Limitations & Future Work¶
- Although the selection of 14 AVAs is literature-grounded, it may be incomplete — abilities such as illumination understanding, occlusion reasoning, and perspective understanding are absent.
- The evaluation data volume varies substantially across AVAs (from 8.5K to 44.9K), potentially undermining the reliability of evaluations for smaller AVAs.
- The evaluation pipeline depends on the LLaVA architecture; different LLM integration approaches may affect conclusions.
- Only static image abilities are evaluated; temporal visual abilities in video understanding are not addressed.
- Non-language-aligned VFMs suffer significant information loss through connector mapping, which is an inherent limitation of the evaluation pipeline rather than purely a property of the VFMs themselves.
Related Work & Insights¶
- vs. MMBench/SEED and similar general VQA benchmarks: Those benchmarks serve as "comprehensive examinations," whereas AVA-Bench functions as a "targeted diagnostic test"; the two are complementary rather than mutually exclusive.
- vs.

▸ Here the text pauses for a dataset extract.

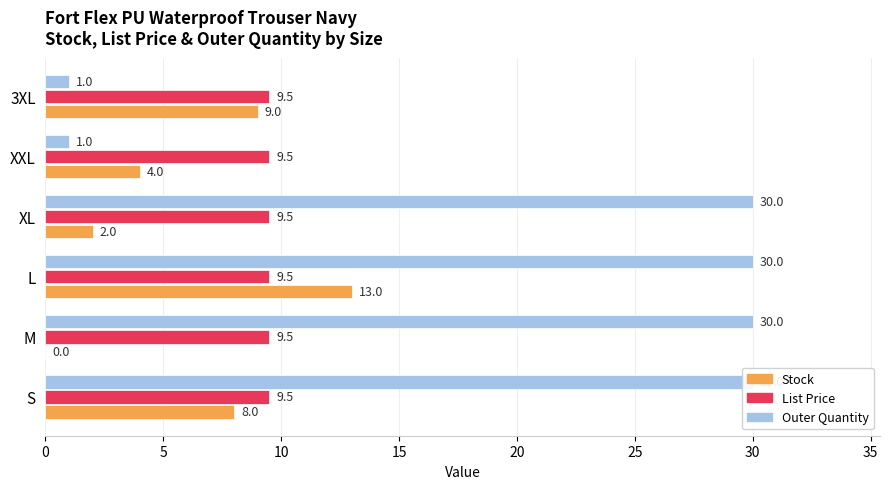

Is it true that Outer Quantity equals 52.7 at 5?

False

Platonic Representation Hypothesis [Huh et al.]: AVA-Bench experiments partially support this hypothesis (convergence at low-level abilities) while revealing significant divergence at higher-level abilities, providing a more nuanced empirical validation.
- vs. RADIO [Ranzinger et al.]: RADIO, which fuses multiple VFMs via multi-teacher distillation, performs robustly on AVA-Bench, validating the effectiveness of the model fusion approach.
Rating¶
- Novelty: ⭐⭐⭐⭐ The atomic decomposition evaluation concept is intuitively motivated yet had not been systematically implemented before; execution quality is high.
- Experimental Thoroughness: ⭐⭐⭐⭐⭐ Covers 9 VFMs × 14 AVAs; ablation studies (bounding box, LLM size, object scale) are elegantly designed.
- Writing Quality: ⭐⭐⭐⭐⭐ Figures are visually polished (radar charts, heat maps, ranking plots); logic is clear and the motivating examples are vivid.
- Value: ⭐⭐⭐⭐ Directly informative for VFM selection in practice; sustained community adoption and benchmark maintenance remain to be observed.